Exploratory Data Analysis in R

First look at some data

height_weight <- read.csv("/home/divenyijanos/Dropbox/teaching/Programming_Tools/Fall2015/Data/height_weight.csv")
## Warning in file(file, "rt"): cannot open file '/home/divenyijanos/Dropbox/
## teaching/Programming_Tools/Fall2015/Data/height_weight.csv': No such file
## or directory
## Error in file(file, "rt"): cannot open the connection
summary(height_weight)
## Error in summary(height_weight): object 'height_weight' not found
plot(height_weight)
## Error in plot(height_weight): object 'height_weight' not found

Cleaning

height_weight$height[height_weight$height < 100] <- height_weight$height[height_weight$height < 100]*100
## Error in eval(expr, envir, enclos): object 'height_weight' not found
height_weight$height[height_weight$height > 250] <- height_weight$height[height_weight$height > 250]-100
## Error in eval(expr, envir, enclos): object 'height_weight' not found
height_weight$male <- factor(height_weight$male, labels=c("female", "male"))
## Error in factor(height_weight$male, labels = c("female", "male")): object 'height_weight' not found
summary(height_weight)
## Error in summary(height_weight): object 'height_weight' not found

Package for data analysis

Base R functionality could be a little cumbersome.

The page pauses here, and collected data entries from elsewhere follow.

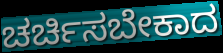
ಚರ್ಚಿಸಬೇಕಾದ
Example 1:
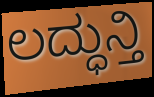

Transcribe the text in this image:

ಲದ್ಧುನ್ತಿ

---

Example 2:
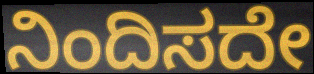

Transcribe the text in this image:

ನಿಂದಿಸದೇ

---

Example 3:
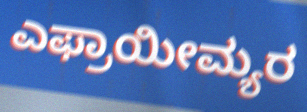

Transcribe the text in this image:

ಎಫ್ರಾಯೀಮ್ಯರ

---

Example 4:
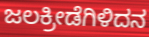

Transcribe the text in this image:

ಜಲಕ್ರೀಡೆಗಿಳಿದನ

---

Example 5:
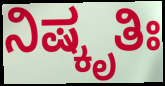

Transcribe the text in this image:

ನಿಷ್ಕೃತಿಃ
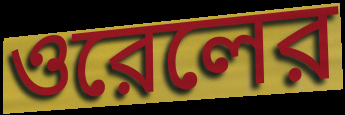
ওরেলের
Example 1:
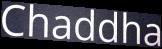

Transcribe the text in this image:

Chaddha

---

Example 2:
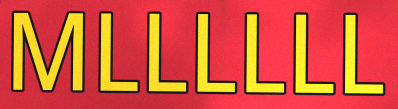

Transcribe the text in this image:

MLLLLLL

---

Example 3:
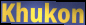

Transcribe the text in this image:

Khukon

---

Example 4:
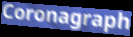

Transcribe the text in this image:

Coronagraph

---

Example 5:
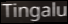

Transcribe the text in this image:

Tingalu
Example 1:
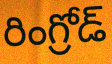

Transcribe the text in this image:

రింగ్రోడ్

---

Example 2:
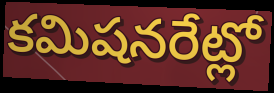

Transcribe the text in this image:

కమిషనరేట్లో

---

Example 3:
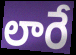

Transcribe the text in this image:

లారే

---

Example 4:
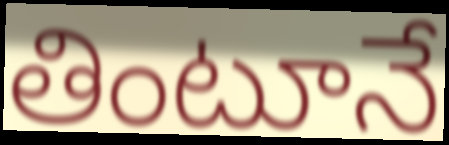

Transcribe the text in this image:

తింటూనే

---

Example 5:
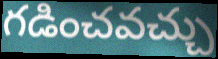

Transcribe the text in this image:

గడించవచ్చు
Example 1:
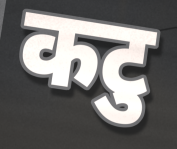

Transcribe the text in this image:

कटु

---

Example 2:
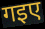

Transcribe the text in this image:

गइए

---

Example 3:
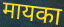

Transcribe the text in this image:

मायका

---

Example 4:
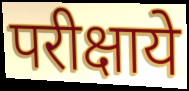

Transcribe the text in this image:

परीक्षाये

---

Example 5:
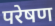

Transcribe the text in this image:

परेषण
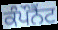
ਕੰਪੌਨੈਂਟ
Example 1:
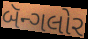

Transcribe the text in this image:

બૅન્ગલોર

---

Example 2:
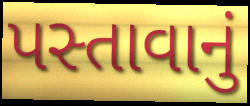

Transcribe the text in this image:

પસ્તાવાનું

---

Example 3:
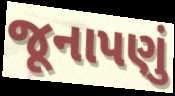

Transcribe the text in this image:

જૂનાપણું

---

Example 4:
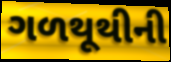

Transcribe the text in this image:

ગળથૂથીની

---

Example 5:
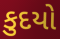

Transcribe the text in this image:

કુદયો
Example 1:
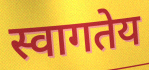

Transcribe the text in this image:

स्वागतेय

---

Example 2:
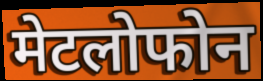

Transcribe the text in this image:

मेटलोफोन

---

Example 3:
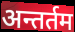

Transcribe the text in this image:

अन्तर्तम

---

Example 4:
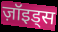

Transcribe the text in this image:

ज़ॉइड्स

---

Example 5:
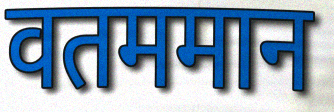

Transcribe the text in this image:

There are some packages which makes the working with data easier. One of the bests is the package dplyr developed by Hadley Wickham.

# install.packages("dplyr")  # issue this in the first time
library(dplyr)  # load package if you want to use it

The logic of dplyr is built around the most frequent operations in data analysis. You choose certain columns and rows, make some calculations on this subset (sometimes group-wise), and returns the result. This is the same logic which is applied in SQL (if you do not know SQL, do not bother).

This vignette is really helpful in learning the basic commands of dplyr.

The same cleaning task could be accomplished as follows:

height_weight <- read.csv("../Data/height_weight.csv")
## Warning in file(file, "rt"): cannot open file '../Data/height_weight.csv':
## No such file or directory
## Error in file(file, "rt"): cannot open the connection
height_weight <- mutate(
        height_weight,
        height = ifelse(height < 100, height*100, height),
        height = ifelse(height > 250, height - 100, height),
        male = factor(male, labels = c("female", "male"))
    )
## Error in mutate(height_weight, height = ifelse(height < 100, height * : object 'height_weight' not found

Piping operator

The package dplyr loads a new operator %>%. This could further simplifies our life. This works similarly to the piping operator | of unix-type systems (do not bother if you do not know what I am talking about).

If you would like to chain together more function calls (operations), with the piping operator you can pass the result of on call as an argument to the next call.

Let’s calculate the average height of males. The standard logic is to filter for males and then summarize the height.

summarize(filter(height_weight, male == "male"), mean(height))
## Error in filter(height_weight, male == "male"): object 'height_weight' not found

With piping the same call could formulate to better follow the logic: first filter, than summarize the filtered result.

height_weight %>% filter(male == "male") %>% summarize(mean(height))
## Error in eval(lhs, parent, parent): object 'height_weight' not found

Formally, f(x) is the same as x %>% f(). This could result in a much more readable code.